Paragraph 49 concludes with the sole and overriding argument of the employer for merging the bargaining units. Counsel for Metro said it would be an "administrative headache" for Metro to have to negotiate a separate agreement with a different bargaining agent. In cross-examination, however, Mr. Ball admitted that Metro employs some 40 individuals who as tradespeople are covered by province-wide trade collective agreements. In his evidence he said that there were four different collective agreements covering these 40 employees and he was not aware of any problems in the application or administration of these agreements by Metro.
In paragraph 69 the majority cite several decisions as precedence for favouring a large, all inclusive bargaining unit. There are two main criteria considered in these excerpts. The administrative convenience and efficiency for the employer and the problems inherent in having a multiplicity of bargaining units with the potential result of a multiplicity of work stoppages. This being not only economically inefficient but unfair to employees whose work is so integrated that they have to be laid off every time one of the bargaining units goes on strike. (See the majority decision, Bestview Holdings, at the bottom of page 30; Ryerson Polytechnical, para. 16 at page 31, and Insurance Corporation of B.C., near the bottom of page 33).
In the case before this panel the nurses employed in the bargaining units at issue are covered by the Hospital Labour Disputes Arbitration Act and are not permitted to strike. The concern over work stoppages and their effects is largely moot.

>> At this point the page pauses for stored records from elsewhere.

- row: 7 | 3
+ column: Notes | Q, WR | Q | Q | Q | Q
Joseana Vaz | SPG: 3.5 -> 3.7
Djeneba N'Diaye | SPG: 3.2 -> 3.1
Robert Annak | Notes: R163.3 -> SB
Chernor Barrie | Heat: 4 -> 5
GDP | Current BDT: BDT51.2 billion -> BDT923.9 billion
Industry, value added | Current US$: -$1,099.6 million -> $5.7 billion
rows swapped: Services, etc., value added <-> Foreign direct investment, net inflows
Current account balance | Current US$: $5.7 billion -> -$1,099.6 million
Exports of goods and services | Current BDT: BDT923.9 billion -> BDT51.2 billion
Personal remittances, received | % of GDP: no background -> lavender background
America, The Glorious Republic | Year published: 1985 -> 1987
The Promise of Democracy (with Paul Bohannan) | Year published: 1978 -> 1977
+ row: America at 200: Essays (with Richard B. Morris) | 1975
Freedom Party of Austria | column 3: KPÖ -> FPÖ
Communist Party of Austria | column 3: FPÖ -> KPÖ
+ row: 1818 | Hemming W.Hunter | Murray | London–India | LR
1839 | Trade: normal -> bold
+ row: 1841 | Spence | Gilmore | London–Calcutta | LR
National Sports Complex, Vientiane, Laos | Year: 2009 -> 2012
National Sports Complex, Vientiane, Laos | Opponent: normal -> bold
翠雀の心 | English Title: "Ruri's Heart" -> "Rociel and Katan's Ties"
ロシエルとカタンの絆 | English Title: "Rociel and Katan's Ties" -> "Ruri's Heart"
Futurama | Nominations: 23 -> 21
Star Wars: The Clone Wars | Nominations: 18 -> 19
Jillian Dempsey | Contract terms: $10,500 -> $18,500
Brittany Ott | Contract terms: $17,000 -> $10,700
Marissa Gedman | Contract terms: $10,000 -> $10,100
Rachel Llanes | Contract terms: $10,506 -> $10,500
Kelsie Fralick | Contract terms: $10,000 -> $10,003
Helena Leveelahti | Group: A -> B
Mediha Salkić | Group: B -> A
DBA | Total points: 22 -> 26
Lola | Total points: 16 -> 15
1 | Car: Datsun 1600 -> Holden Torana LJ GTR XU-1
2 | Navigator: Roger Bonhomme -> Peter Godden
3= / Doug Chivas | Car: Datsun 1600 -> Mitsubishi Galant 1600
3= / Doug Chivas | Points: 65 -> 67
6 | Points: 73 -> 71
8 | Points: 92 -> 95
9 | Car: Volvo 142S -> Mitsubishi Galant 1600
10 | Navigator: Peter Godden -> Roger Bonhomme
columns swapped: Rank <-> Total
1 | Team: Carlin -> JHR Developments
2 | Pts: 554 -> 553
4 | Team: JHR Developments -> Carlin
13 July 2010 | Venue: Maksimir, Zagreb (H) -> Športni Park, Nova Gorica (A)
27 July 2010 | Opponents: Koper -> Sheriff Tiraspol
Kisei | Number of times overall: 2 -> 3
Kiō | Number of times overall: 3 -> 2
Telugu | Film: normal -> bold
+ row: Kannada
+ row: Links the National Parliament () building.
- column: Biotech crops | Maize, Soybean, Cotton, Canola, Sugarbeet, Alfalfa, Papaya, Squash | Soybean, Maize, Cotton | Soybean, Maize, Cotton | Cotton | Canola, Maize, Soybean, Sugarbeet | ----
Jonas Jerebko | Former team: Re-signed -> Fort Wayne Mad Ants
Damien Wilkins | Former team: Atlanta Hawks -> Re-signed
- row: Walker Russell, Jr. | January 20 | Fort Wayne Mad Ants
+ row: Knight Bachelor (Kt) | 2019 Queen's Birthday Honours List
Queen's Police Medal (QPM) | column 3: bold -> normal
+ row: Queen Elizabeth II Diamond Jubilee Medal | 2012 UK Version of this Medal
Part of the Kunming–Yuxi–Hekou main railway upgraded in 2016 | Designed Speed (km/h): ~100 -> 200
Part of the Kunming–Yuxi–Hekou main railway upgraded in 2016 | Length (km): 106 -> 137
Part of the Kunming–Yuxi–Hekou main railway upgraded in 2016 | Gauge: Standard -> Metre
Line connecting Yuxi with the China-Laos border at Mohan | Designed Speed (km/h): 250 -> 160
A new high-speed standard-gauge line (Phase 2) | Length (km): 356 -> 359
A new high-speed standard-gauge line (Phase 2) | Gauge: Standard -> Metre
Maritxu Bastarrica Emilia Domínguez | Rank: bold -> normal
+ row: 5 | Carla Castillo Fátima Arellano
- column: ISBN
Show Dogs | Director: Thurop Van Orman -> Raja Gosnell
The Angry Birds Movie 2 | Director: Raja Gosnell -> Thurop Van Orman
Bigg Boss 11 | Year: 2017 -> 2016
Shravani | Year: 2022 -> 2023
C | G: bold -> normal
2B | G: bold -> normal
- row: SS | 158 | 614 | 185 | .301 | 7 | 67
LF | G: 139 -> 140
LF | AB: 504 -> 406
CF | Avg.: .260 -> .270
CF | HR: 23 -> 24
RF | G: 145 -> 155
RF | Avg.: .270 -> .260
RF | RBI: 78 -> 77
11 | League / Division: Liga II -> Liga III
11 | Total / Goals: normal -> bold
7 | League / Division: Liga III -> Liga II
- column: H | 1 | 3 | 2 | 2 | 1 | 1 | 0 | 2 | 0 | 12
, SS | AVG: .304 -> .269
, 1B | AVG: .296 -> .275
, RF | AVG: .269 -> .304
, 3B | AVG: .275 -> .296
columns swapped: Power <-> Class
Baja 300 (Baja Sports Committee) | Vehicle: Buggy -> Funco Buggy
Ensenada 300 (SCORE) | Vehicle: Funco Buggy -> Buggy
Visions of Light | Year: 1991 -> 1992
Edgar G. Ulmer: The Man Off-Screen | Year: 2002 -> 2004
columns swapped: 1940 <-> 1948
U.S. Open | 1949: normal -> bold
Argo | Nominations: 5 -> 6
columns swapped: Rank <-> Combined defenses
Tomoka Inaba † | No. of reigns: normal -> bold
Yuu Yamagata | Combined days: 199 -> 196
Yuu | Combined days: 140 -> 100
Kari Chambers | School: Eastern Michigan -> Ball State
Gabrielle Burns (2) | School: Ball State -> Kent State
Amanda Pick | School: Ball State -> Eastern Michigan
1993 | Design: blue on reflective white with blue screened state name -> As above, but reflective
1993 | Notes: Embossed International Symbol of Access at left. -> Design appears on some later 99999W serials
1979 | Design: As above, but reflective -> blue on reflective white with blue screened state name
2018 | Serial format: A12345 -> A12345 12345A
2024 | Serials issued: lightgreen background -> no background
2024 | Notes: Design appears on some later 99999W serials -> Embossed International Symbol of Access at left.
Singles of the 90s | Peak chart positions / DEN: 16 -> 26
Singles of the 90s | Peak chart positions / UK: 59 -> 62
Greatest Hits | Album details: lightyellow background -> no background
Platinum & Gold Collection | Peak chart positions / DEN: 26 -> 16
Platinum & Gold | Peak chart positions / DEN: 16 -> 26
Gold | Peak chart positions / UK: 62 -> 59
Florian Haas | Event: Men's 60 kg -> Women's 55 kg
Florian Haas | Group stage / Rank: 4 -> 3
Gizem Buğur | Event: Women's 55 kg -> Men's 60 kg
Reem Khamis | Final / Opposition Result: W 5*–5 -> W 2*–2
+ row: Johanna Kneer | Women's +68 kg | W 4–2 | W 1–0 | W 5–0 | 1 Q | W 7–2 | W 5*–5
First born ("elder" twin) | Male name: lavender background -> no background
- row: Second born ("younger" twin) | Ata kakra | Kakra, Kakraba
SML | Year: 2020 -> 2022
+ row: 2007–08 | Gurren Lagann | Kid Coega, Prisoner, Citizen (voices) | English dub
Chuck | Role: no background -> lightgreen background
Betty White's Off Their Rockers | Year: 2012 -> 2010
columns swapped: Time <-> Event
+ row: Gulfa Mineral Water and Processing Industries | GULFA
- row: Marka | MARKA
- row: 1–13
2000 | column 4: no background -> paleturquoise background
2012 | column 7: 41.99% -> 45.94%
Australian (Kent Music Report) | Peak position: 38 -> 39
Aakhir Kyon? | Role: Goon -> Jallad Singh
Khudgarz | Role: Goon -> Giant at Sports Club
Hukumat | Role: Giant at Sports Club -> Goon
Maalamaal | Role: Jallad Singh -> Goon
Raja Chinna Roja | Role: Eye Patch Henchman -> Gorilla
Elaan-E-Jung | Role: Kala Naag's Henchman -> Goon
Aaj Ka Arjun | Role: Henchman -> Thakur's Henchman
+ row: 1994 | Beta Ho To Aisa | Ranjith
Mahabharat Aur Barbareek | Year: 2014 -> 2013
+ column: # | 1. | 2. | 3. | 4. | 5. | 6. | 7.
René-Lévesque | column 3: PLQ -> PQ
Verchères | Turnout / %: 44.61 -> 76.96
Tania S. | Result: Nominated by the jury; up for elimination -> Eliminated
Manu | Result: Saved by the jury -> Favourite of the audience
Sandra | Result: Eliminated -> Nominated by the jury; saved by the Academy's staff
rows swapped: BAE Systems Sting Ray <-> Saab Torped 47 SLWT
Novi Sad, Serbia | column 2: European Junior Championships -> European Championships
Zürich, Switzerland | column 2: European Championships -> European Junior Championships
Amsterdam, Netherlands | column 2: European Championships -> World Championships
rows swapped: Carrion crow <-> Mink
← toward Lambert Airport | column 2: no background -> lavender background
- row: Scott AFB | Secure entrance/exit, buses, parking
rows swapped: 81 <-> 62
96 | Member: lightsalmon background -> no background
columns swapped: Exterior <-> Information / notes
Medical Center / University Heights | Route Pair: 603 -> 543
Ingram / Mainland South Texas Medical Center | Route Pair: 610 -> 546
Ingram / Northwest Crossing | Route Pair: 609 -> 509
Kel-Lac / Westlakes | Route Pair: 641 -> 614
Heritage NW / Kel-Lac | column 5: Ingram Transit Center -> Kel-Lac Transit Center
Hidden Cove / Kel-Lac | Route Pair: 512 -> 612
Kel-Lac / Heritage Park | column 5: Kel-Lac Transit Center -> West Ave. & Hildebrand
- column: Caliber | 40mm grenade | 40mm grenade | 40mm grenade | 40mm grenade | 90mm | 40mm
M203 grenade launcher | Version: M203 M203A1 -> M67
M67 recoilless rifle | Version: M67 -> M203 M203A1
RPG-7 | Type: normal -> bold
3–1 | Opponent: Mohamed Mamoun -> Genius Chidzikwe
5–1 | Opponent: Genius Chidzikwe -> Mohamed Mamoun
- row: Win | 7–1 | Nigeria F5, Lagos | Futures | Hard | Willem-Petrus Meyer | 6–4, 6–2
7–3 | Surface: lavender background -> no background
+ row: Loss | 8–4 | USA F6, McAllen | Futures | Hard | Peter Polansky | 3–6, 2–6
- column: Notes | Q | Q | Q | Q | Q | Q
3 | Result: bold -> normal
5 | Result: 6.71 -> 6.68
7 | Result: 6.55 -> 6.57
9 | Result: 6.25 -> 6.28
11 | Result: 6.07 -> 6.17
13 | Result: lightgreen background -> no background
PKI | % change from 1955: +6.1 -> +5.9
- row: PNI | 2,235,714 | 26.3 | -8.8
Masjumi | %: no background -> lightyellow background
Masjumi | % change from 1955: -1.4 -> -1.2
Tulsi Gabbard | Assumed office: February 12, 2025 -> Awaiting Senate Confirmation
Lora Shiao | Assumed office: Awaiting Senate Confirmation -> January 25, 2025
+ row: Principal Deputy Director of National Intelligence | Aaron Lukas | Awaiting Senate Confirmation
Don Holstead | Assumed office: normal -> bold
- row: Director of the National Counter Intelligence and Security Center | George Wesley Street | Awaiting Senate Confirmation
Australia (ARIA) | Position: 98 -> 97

This leaves us with the "administrative headache" for the employer, in this case Metro. I do not believe that to negate the free selection of their own bargaining agent by the nurses at Carefree is an appropriate cure. The thrust of section 64 [previously section 63] is to preserve bargaining rights if at all reasonable.
In the result, the Board should issue an order preserving the existing collective agreement and ONA's bargaining rights in respect of the nurses unit at Carefree. The CUPE bargaining unit definition/recognition clause to be amended accordingly.